**EXERCISE DESCRIPTION**
Change every "Reads" to "Shows" in the entries, starting at the line that has "pattern 11:43, keeping" and continuing through the end of the entries, and reproduce only those lines with everything else unchanged.
----
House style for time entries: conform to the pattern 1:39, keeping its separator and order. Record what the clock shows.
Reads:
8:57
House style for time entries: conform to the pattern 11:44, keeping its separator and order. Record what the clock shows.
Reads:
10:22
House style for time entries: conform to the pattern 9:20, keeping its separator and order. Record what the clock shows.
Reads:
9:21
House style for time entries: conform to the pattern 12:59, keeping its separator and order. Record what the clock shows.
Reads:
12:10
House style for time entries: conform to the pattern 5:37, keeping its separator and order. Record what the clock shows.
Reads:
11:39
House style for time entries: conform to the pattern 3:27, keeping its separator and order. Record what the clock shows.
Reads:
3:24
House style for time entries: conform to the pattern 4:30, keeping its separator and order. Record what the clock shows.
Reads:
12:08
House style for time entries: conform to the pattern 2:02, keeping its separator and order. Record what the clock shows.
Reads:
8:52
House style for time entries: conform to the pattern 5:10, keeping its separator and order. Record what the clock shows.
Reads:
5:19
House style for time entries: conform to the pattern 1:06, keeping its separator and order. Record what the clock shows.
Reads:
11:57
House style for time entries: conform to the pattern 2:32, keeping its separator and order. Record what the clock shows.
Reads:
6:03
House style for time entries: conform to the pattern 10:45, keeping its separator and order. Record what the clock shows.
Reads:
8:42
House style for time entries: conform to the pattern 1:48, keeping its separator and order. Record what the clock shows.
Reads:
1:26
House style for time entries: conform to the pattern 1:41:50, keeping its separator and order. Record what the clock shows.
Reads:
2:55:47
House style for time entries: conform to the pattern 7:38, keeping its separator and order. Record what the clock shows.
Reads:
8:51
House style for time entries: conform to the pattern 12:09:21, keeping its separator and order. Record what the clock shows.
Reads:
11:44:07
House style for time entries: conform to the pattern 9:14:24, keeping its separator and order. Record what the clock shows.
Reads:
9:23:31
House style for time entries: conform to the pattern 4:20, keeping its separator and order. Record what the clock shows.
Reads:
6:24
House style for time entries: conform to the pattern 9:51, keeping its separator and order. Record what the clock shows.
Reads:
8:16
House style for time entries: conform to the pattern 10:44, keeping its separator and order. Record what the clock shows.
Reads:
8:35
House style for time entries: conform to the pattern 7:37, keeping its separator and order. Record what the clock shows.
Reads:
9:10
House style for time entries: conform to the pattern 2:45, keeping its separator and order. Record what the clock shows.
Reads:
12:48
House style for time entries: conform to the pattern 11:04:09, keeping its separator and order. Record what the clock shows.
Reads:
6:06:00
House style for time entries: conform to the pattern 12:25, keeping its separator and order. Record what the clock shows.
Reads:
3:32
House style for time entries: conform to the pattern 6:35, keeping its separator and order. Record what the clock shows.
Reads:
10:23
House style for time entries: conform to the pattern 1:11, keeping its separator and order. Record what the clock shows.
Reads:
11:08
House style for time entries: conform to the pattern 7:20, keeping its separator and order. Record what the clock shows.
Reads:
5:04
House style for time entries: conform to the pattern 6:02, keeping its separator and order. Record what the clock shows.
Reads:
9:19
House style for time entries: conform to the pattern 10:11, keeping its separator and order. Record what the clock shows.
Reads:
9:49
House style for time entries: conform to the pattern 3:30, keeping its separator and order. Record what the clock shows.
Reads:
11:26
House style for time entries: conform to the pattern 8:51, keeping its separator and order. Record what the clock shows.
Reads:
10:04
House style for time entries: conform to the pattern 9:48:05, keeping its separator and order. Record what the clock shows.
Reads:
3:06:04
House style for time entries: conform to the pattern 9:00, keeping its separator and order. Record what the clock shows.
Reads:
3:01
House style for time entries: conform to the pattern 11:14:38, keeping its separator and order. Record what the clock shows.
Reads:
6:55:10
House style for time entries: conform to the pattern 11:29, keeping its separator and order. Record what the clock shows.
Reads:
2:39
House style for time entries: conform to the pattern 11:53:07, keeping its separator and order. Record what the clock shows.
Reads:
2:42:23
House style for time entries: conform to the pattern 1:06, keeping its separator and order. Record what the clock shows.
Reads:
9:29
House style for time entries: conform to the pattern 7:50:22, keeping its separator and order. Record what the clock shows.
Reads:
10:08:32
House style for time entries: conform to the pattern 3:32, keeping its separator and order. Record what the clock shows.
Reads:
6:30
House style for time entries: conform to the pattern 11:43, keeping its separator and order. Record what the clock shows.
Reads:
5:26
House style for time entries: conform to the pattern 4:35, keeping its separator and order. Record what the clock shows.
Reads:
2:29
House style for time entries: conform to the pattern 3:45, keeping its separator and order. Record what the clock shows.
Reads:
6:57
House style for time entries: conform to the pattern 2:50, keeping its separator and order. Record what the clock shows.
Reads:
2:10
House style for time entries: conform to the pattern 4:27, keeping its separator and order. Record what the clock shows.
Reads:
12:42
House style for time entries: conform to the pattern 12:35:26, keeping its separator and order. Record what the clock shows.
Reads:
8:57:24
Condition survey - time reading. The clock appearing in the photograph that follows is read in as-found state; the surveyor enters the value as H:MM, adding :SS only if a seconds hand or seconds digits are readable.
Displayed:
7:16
----
**THE ANSWER**
House style for time entries: conform to the pattern 11:43, keeping its separator and order. Record what the clock shows.
Shows:
5:26
House style for time entries: conform to the pattern 4:35, keeping its separator and order. Record what the clock shows.
Shows:
2:29
House style for time entries: conform to the pattern 3:45, keeping its separator and order. Record what the clock shows.
Shows:
6:57
House style for time entries: conform to the pattern 2:50, keeping its separator and order. Record what the clock shows.
Shows:
2:10
House style for time entries: conform to the pattern 4:27, keeping its separator and order. Record what the clock shows.
Shows:
12:42
House style for time entries: conform to the pattern 12:35:26, keeping its separator and order. Record what the clock shows.
Shows:
8:57:24
Condition survey - time reading. The clock appearing in the photograph that follows is read in as-found state; the surveyor enters the value as H:MM, adding :SS only if a seconds hand or seconds digits are readable.
Displayed:
7:16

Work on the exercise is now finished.